Start at the line in the entries below that contains "X15000000Y-45000000D03*", stop at the line that contains "X-32556000Y33499993D03*", and output exactly the lines in that span, both ends included.

→ **Data section**

________________________________________

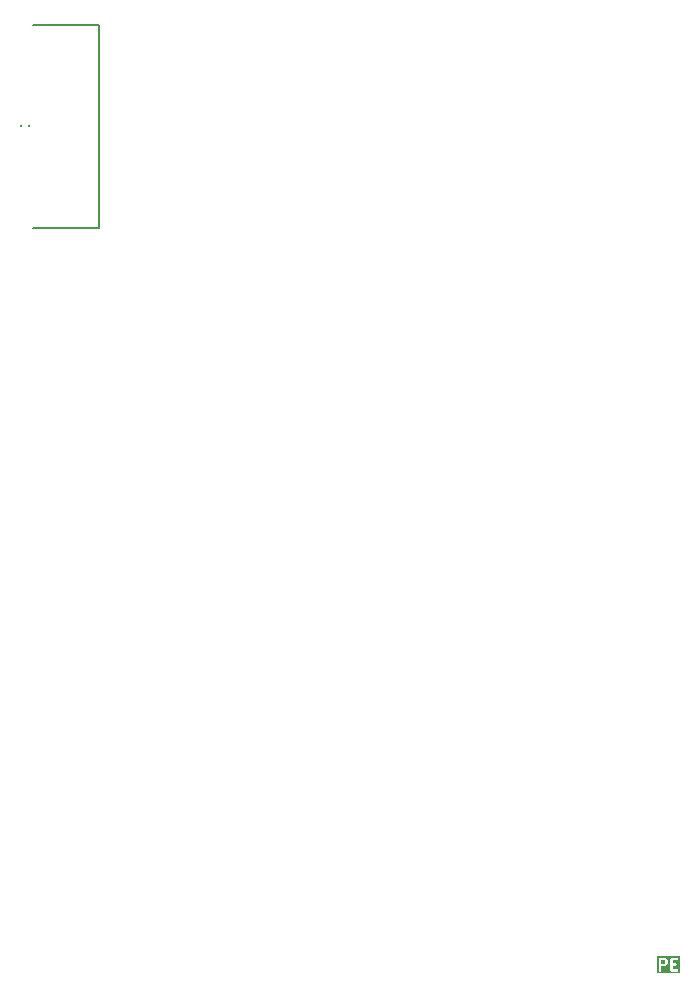
<source format=gbr>
%TF.GenerationSoftware,KiCad,Pcbnew,8.0.7-8.0.7-0~ubuntu24.04.1*%
%TF.CreationDate,2025-01-30T14:53:14+03:00*%
%TF.ProjectId,main,6d61696e-2e6b-4696-9361-645f70636258,rev?*%
%TF.SameCoordinates,Original*%
%TF.FileFunction,Legend,Top*%
%TF.FilePolarity,Positive*%
%FSLAX46Y46*%
G04 Gerber Fmt 4.6, Leading zero omitted, Abs format (unit mm)*
G04 Created by KiCad (PCBNEW 8.0.7-8.0.7-0~ubuntu24.04.1) date 2025-01-30 14:53:14*
%MOMM*%
%LPD*%
G01*
G04 APERTURE LIST*
%ADD10C,0.200000*%
%ADD11C,0.150000*%
%ADD12C,0.152400*%
%ADD13C,3.200000*%
%ADD14C,2.200000*%
%ADD15R,1.803400X0.635000*%
%ADD16R,2.997200X2.590800*%
%ADD17O,6.350000X6.350000*%
G04 APERTURE END LIST*
D10*
G36*
X21702668Y-40582024D02*
G01*
X21727337Y-40606692D01*
X21757142Y-40666302D01*
X21757142Y-40761945D01*
X21727337Y-40821554D01*
X21702668Y-40846222D01*
X21643059Y-40876028D01*
X21385714Y-40876028D01*
X21385714Y-40552219D01*
X21643059Y-40552219D01*
X21702668Y-40582024D01*
G37*
G36*
X22971094Y-41663330D02*
G01*
X21074603Y-41663330D01*
X21074603Y-40452219D01*
X21185714Y-40452219D01*
X21185714Y-41452219D01*
X21187635Y-41471728D01*
X21202567Y-41507776D01*
X21230157Y-41535366D01*
X21266205Y-41550298D01*
X21305223Y-41550298D01*
X21341271Y-41535366D01*
X21368861Y-41507776D01*
X21383793Y-41471728D01*
X21385714Y-41452219D01*
X21385714Y-41076028D01*
X21666666Y-41076028D01*
X21686175Y-41074107D01*
X21689495Y-41072731D01*
X21693079Y-41072477D01*
X21711387Y-41065471D01*
X21806625Y-41017852D01*
X21815021Y-41012566D01*
X21817461Y-41011556D01*
X21820207Y-41009302D01*
X21823215Y-41007409D01*
X21824944Y-41005414D01*
X21832615Y-40999120D01*
X21880233Y-40951501D01*
X21886525Y-40943834D01*
X21888523Y-40942102D01*
X21890416Y-40939093D01*
X21892670Y-40936348D01*
X21893680Y-40933907D01*
X21898966Y-40925511D01*
X21946585Y-40830274D01*
X21953591Y-40811965D01*
X21953845Y-40808381D01*
X21955221Y-40805061D01*
X21957142Y-40785552D01*
X21957142Y-40642695D01*
X21955221Y-40623186D01*
X21953845Y-40619865D01*
X21953591Y-40616282D01*
X21946585Y-40597973D01*
X21898966Y-40502736D01*
X21893680Y-40494339D01*
X21892670Y-40491899D01*
X21890416Y-40489153D01*
X21888523Y-40486145D01*
X21886525Y-40484412D01*
X21880233Y-40476746D01*
X21855707Y-40452219D01*
X22185714Y-40452219D01*
X22185714Y-41452219D01*
X22187635Y-41471728D01*
X22202567Y-41507776D01*
X22230157Y-41535366D01*
X22266205Y-41550298D01*
X22285714Y-41552219D01*
X22761904Y-41552219D01*
X22781413Y-41550298D01*
X22817461Y-41535366D01*
X22845051Y-41507776D01*
X22859983Y-41471728D01*
X22859983Y-41432710D01*
X22845051Y-41396662D01*
X22817461Y-41369072D01*
X22781413Y-41354140D01*
X22761904Y-41352219D01*
X22385714Y-41352219D01*
X22385714Y-41028409D01*
X22619047Y-41028409D01*
X22638556Y-41026488D01*
X22674604Y-41011556D01*
X22702194Y-40983966D01*
X22717126Y-40947918D01*
X22717126Y-40908900D01*
X22702194Y-40872852D01*
X22674604Y-40845262D01*
X22638556Y-40830330D01*
X22619047Y-40828409D01*
X22385714Y-40828409D01*
X22385714Y-40552219D01*
X22761904Y-40552219D01*
X22781413Y-40550298D01*
X22817461Y-40535366D01*
X22845051Y-40507776D01*
X22859983Y-40471728D01*
X22859983Y-40432710D01*
X22845051Y-40396662D01*
X22817461Y-40369072D01*
X22781413Y-40354140D01*
X22761904Y-40352219D01*
X22285714Y-40352219D01*
X22266205Y-40354140D01*
X22230157Y-40369072D01*
X22202567Y-40396662D01*
X22187635Y-40432710D01*
X22185714Y-40452219D01*
X21855707Y-40452219D01*
X21832615Y-40429127D01*
X21824944Y-40422832D01*
X21823215Y-40420838D01*
X21820207Y-40418944D01*
X21817461Y-40416691D01*
X21815021Y-40415680D01*
X21806625Y-40410395D01*
X21711387Y-40362776D01*
X21693079Y-40355770D01*
X21689495Y-40355515D01*
X21686175Y-40354140D01*
X21666666Y-40352219D01*
X21285714Y-40352219D01*
X21266205Y-40354140D01*
X21230157Y-40369072D01*
X21202567Y-40396662D01*
X21187635Y-40432710D01*
X21185714Y-40452219D01*
X21074603Y-40452219D01*
X21074603Y-40241108D01*
X22971094Y-40241108D01*
X22971094Y-41663330D01*
G37*
D11*
X-33101181Y29666667D02*
X-32386896Y29666667D01*
X-32386896Y29666667D02*
X-32244039Y29619048D01*
X-32244039Y29619048D02*
X-32148800Y29523810D01*
X-32148800Y29523810D02*
X-32101181Y29380953D01*
X-32101181Y29380953D02*
X-32101181Y29285715D01*
X-32101181Y30666667D02*
X-32101181Y30095239D01*
X-32101181Y30380953D02*
X-33101181Y30380953D01*
X-33101181Y30380953D02*
X-32958324Y30285715D01*
X-32958324Y30285715D02*
X-32863086Y30190477D01*
X-32863086Y30190477D02*
X-32815467Y30095239D01*
D12*
%TO.C,J1*%
X-31781300Y21376700D02*
X-26218700Y21376700D01*
X-26218700Y38623300D02*
X-31781300Y38623300D01*
X-26218700Y21376700D02*
X-26218700Y38623300D01*
%TD*%
%LPC*%
D13*
%TO.C,H3*%
X-36000000Y-46000000D03*
%TD*%
D14*
%TO.C,U2*%
X15000000Y45000000D03*
X15000000Y-45000000D03*
X29000000Y45000000D03*
X29000000Y-45000000D03*
%TD*%
D13*
%TO.C,H2*%
X-36000000Y46000000D03*
%TD*%
%TO.C,H1*%
X22000000Y46000000D03*
%TD*%
D15*
%TO.C,J1*%
X-32556000Y25500009D03*
X-32556000Y26500007D03*
X-32556000Y27500005D03*
X-32556000Y28500003D03*
X-32556000Y29500001D03*
X-32556000Y30499999D03*
X-32556000Y31499997D03*
X-32556000Y32499995D03*
X-32556000Y33499993D03*
X-32556000Y34499991D03*
D16*
X-30385999Y23149998D03*
X-30385999Y36850002D03*
%TD*%
D17*
%TO.C,PE1*%
X22000000Y-46000000D03*
%TD*%
%LPD*%
M02*

</source>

________________________________________

→ **Response to the task**
X15000000Y-45000000D03*
X29000000Y45000000D03*
X29000000Y-45000000D03*
%TD*%
D13*
%TO.C,H2*%
X-36000000Y46000000D03*
%TD*%
%TO.C,H1*%
X22000000Y46000000D03*
%TD*%
D15*
%TO.C,J1*%
X-32556000Y25500009D03*
X-32556000Y26500007D03*
X-32556000Y27500005D03*
X-32556000Y28500003D03*
X-32556000Y29500001D03*
X-32556000Y30499999D03*
X-32556000Y31499997D03*
X-32556000Y32499995D03*
X-32556000Y33499993D03*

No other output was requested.